My mentor in grad school in Byzantine and Rus’ history, was Ihor Ševčenko, one of the great scholars of the era. He was a Ukrainian, born in Poland where his family had just fled – his father had been a member of the Ukrainian government before the Bolshevik takeover. Although a kind of Russianist attitude prevailed in US schools, Ševčenko was particularly attuned to all things Ukrainian and made the handful of students in the seminar who did not have roots in the area fully aware of the differences.

Many locals were only dimly aware of “who” they were. There is the oft-told tale of a Russian ethnographic group, in Tsarist times, going to the western Russian-eastern Belarusian borderlands to try to determine with precision where the Russians ended and Belarusians began. They interviewed an old man in one of the villages. In response to the query “are you a Russian or Belarusian?” He responded: “Я? Я тутейший!” (Me? I’am from here!).

A number of the towns being bombed are known to me since childhood from my grandfather’s stories. Dnipro (formerly Yekaterinoslav) was where my grandfather apprenticed in construction and house-painting, a town for which he had great affection. I have friends in Kiev (where my grandmother also had relatives). One with three sons serving in the Ukrainian armed forces. Emails and postings of the horrors being perpetrated by Putler (as Ukrainians are calling Putin) are deeply saddening. The Ukrainians have a sense of humor, however, and now instead of various derogatory terms for “Russian” have taken to calling them “Orcs” (from the “Lord of the Rings”).

 

Selected readings



5 Comments

  1. DJL said,

    November 1, 2022 @ 7:03 am

    The oft-told tale may refer to the 1919 census of Polesia, which was then part of Poland but where people spoke mostly a variant of Belarusian.

    It is mentioned in Hroch's European Nations book (among many other places), and the reference Hroch gives is this:

    https://books.google.co.uk/books?id=rGznDwAAQBAJ&q=b%C3%BCrgener#v=snippet&q=b%C3%BCrgener&f=false

  2. languagehat said,

    November 1, 2022 @ 8:55 am

    The Ukrainians have a sense of humor, however, and now instead of various derogatory terms for “Russian” have taken to calling them “Orcs” (from the “Lord of the Rings”).

    While technically true, this may leave the false impression that it was Ukrainians who came up with the terminology. It was in fact Russians themselves, as explained at length by Eliot Borenstein in his book Plots against Russia. Russians decided that Tolkien’s books are an example of the West's demonization of Russia: elves represent the West, Mordor is the USSR/Russia, and orcs are the Russians. The Ukrainians simply took this over and reversed the valences so that orcs are again wicked, as in Tolkien.

  3. Ross Presser said,

    November 1, 2022 @ 9:11 am

    There is a Russian novel, The Last Ringbearer (1999) by Kirill Yeskov, which is the story of the War of the Ring told by the losers (the orcs). It's not hard to squint and see Russians instead of orcs in the book.

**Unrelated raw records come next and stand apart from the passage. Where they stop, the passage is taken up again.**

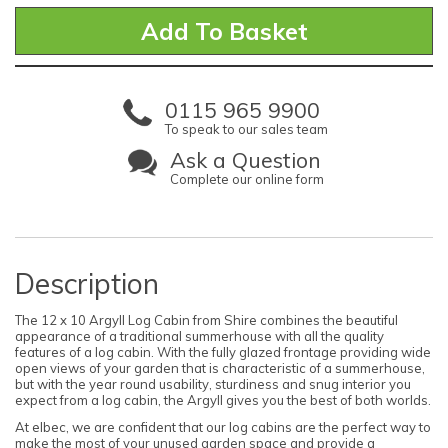
0115 965 9900
To speak to our sales team
Ask a Question
Complete our online form
Description
The 12 x 10 Argyll Log Cabin from Shire combines the beautiful
appearance of a traditional summerhouse with all the quality
features of a log cabin. With the fully glazed frontage providing wide
open views of your garden that is characteristic of a summerhouse,
but with the year round usability, sturdiness and snug interior you
expect from a log cabin, the Argyll gives you the best of both worlds.
At elbec, we are confident that our log cabins are the perfect way to
make the most of your unused garden space and provide a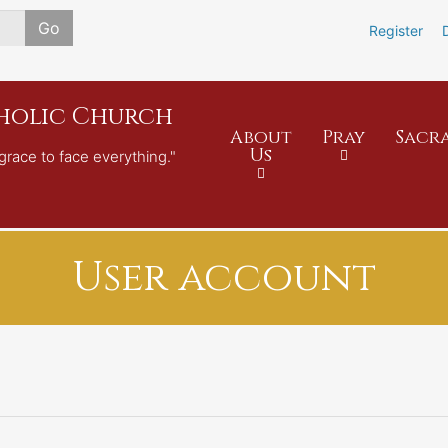
Skip
Go
Register
to
main
content
tholic Church
About
Pray
Sacr
Us
grace to face everything."
User account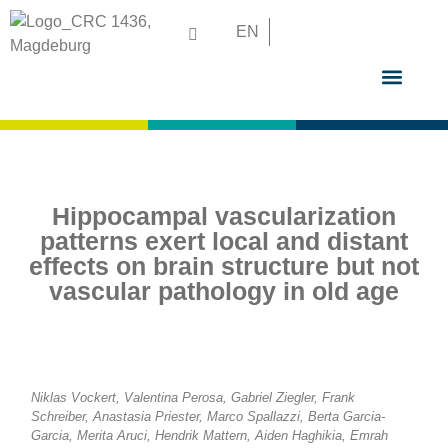
EN
GRADUATE S
Hippocampal vascularization
patterns exert local and distant
effects on brain structure but not
vascular pathology in old age
Niklas Vockert, Valentina Perosa, Gabriel Ziegler, Frank
Schreiber, Anastasia Priester, Marco Spallazzi, Berta Garcia-
Garcia, Merita Aruci, Hendrik Mattern, Aiden Haghikia, Emrah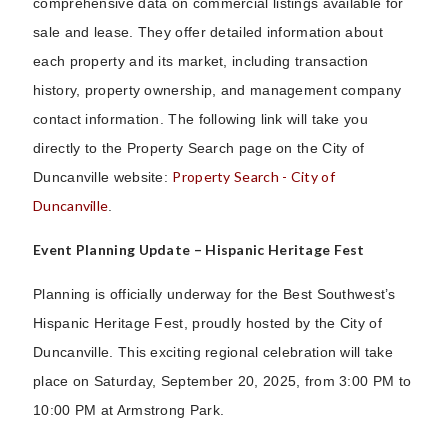
comprehensive data on commercial listings available for
sale and lease. They offer detailed information about
each property and its market, including transaction
history, property ownership, and management company
contact information. The following link will take you
directly to the Property Search page on the City of
Property Search - City of
Duncanville website:
Duncanville
.
Event Planning Update – Hispanic Heritage Fest
Planning is officially underway for the Best Southwest’s
Hispanic Heritage Fest, proudly hosted by the City of
Duncanville. This exciting regional celebration will take
place on Saturday, September 20, 2025, from 3:00 PM to
10:00 PM at Armstrong Park.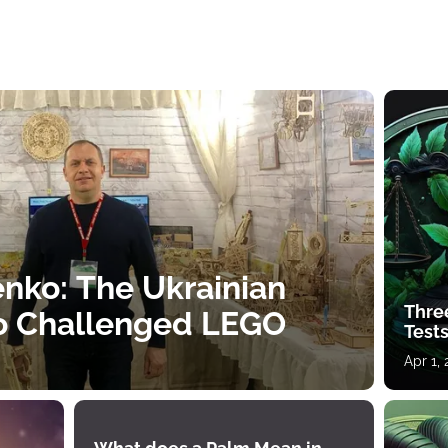
nko: The Ukrainian
Thre
o Challenged LEGO
Tests
Apr 1,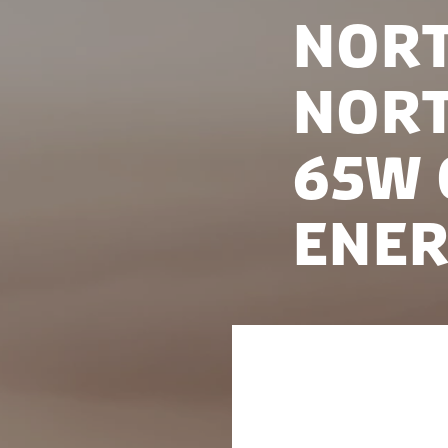
Nort
Nort
65W 
Ener
On 18 May 2022, 
President of the 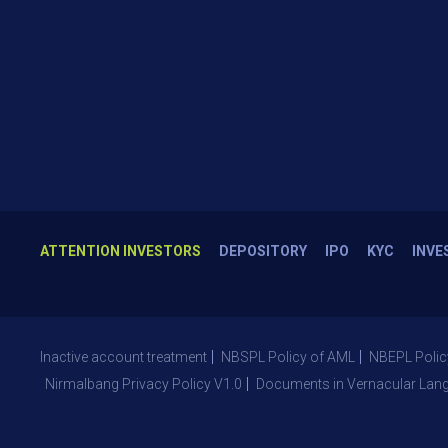
ATTENTION INVESTORS
DEPOSITORY
IPO
KYC
INVE
Inactive account treatment
NBSPL Policy of AML
NBEPL Polic
Nirmalbang Privacy Policy V1.0
Documents in Vernacular Lan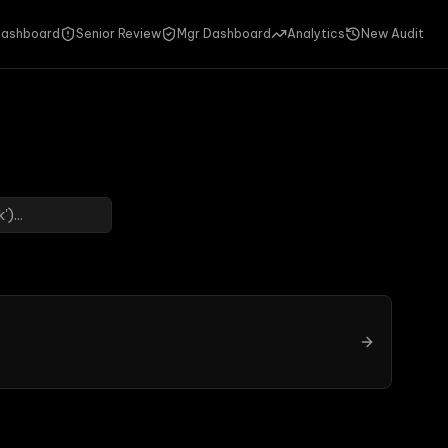
ashboard
Senior Review
Mgr Dashboard
Analytics
New Audit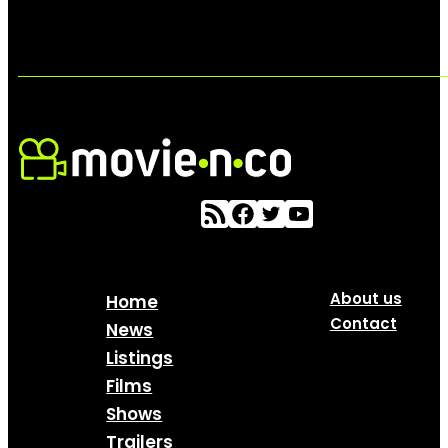
About us
Home
Contact
News
Listings
Films
Shows
Trailers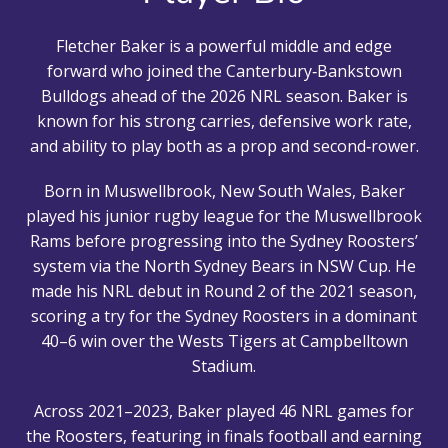
Fletcher Baker is a powerful middle and edge
forward who joined the Canterbury‑Bankstown
Bulldogs ahead of the 2026 NRL season. Baker is
known for his strong carries, defensive work rate,
and ability to play both as a prop and second‑rower.
Born in Muswellbrook, New South Wales, Baker
played his junior rugby league for the Muswellbrook
Rams before progressing into the Sydney Roosters’
system via the North Sydney Bears in NSW Cup. He
made his NRL debut in Round 2 of the 2021 season,
scoring a try for the Sydney Roosters in a dominant
40–6 win over the Wests Tigers at Campbelltown
Stadium.
Across 2021–2023, Baker played 46 NRL games for
the Roosters, featuring in finals football and earning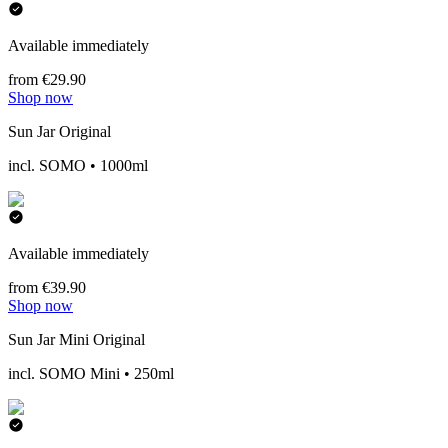
Available immediately
from €29.90
Shop now
Sun Jar Original
incl. SOMO • 1000ml
Available immediately
from €39.90
Shop now
Sun Jar Mini Original
incl. SOMO Mini • 250ml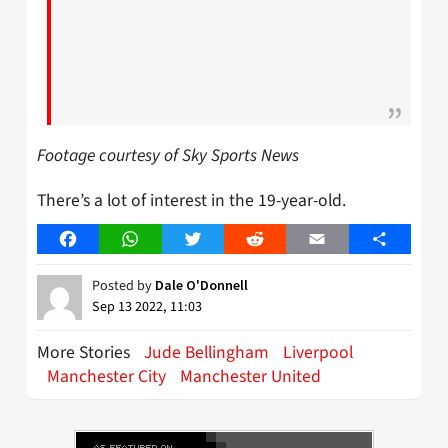
Footage courtesy of Sky Sports News
There’s a lot of interest in the 19-year-old.
Facebook
WhatsApp
Twitter
Reddit
Email
Share
Posted by
Dale O'Donnell
Sep 13 2022, 11:03
More Stories
Jude Bellingham
Liverpool
Manchester City
Manchester United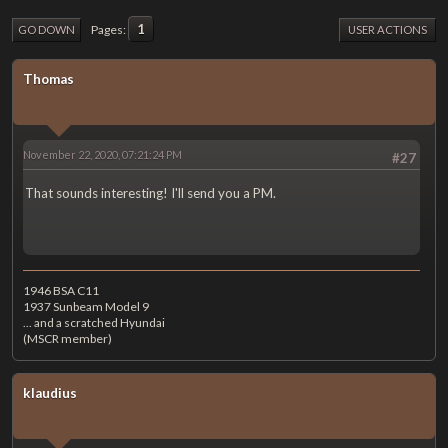
1
Pages
GO DOWN
USER ACTIONS
Thomas
November 22, 2020, 07:21:24 PM
#27
That sounds interesting! I'll send you a PM.
1946 BSA C11
1937 Sunbeam Model 9
... and a scratched Hyundai
(MSCR member)
klaudius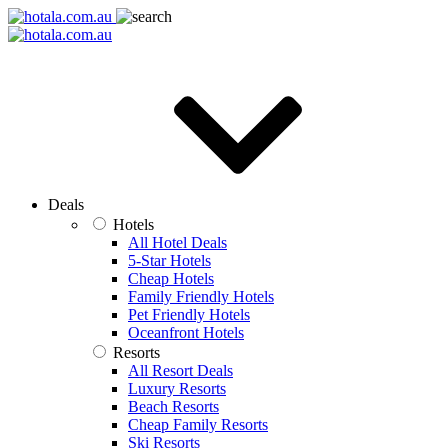
Deals
Hotels
All Hotel Deals
5-Star Hotels
Cheap Hotels
Family Friendly Hotels
Pet Friendly Hotels
Oceanfront Hotels
Resorts
All Resort Deals
Luxury Resorts
Beach Resorts
Cheap Family Resorts
Ski Resorts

    It has never been officially published in English, in deference to the Tolkien estate, which would undoubtedly sue to prevent publication. But a quite good English translation was released as a free download n 2010.

    https://www.salon.com/2011/02/15/last_ringbearer/

  4. J.W. Brewer said,

    November 1, 2022 @ 3:52 pm

    Of course assuming that there are three-and-only-three "Eastern Slavic peoples" with "Rus' heritage" is itself contestable and denies any sort of independent ontological status to the people called inter alia Rusyns. They must just be a regional flavor of Ukrainians, or else that ethnological genius Josef Stalin wouldn't have stuck them into the Ukrainian SSR, right? But if you have a good neutral umbrella terminology for the whole grouping of three-or-more you can bracket/finesse the question of how many subgroups there are.

  5. Chips said,

    November 2, 2022 @ 1:47 am

    МИР.

    It is the same word—and spelling—in both the Russian and the Ukraine languages. Slightly different pronunciation

    МИР.

    A word Vladimir Putin seems to have never learnt.